**TASK REQUIREMENTS**
Your result will be the set of lines with "aprovado", copied from the material below.

**DATA EXTRACTS**
----
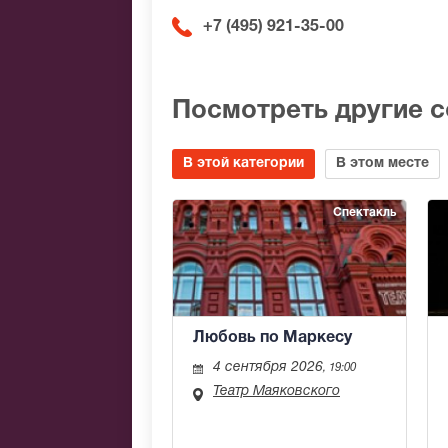
+7 (495) 921-35-00
Посмотреть другие 
В этой категории
В этом месте
Спектакль
Любовь по Маркесу
4 сентября 2026
, 19:00
Театр Маяковского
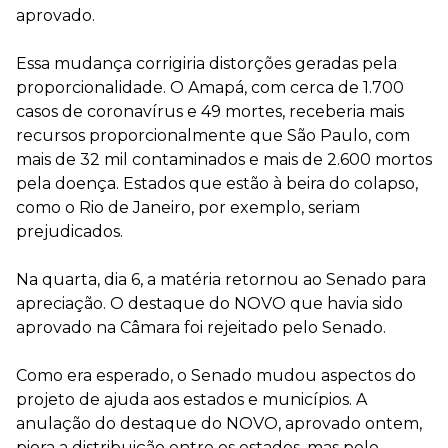
aprovado.
Essa mudança corrigiria distorções geradas pela
proporcionalidade. O Amapá, com cerca de 1.700
casos de coronavírus e 49 mortes, receberia mais
recursos proporcionalmente que São Paulo, com
mais de 32 mil contaminados e mais de 2.600 mortos
pela doença. Estados que estão à beira do colapso,
como o Rio de Janeiro, por exemplo, seriam
prejudicados.
Na quarta, dia 6, a matéria retornou ao Senado para
apreciação. O destaque do NOVO que havia sido
aprovado na Câmara foi rejeitado pelo Senado.
Como era esperado, o Senado mudou aspectos do
projeto de ajuda aos estados e municípios. A
anulação do destaque do NOVO, aprovado ontem,
piora a distribuição entre os estados, mas pelo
----
**REPLY**
aprovado.
aprovado na Câmara foi rejeitado pelo Senado.
anulação do destaque do NOVO, aprovado ontem,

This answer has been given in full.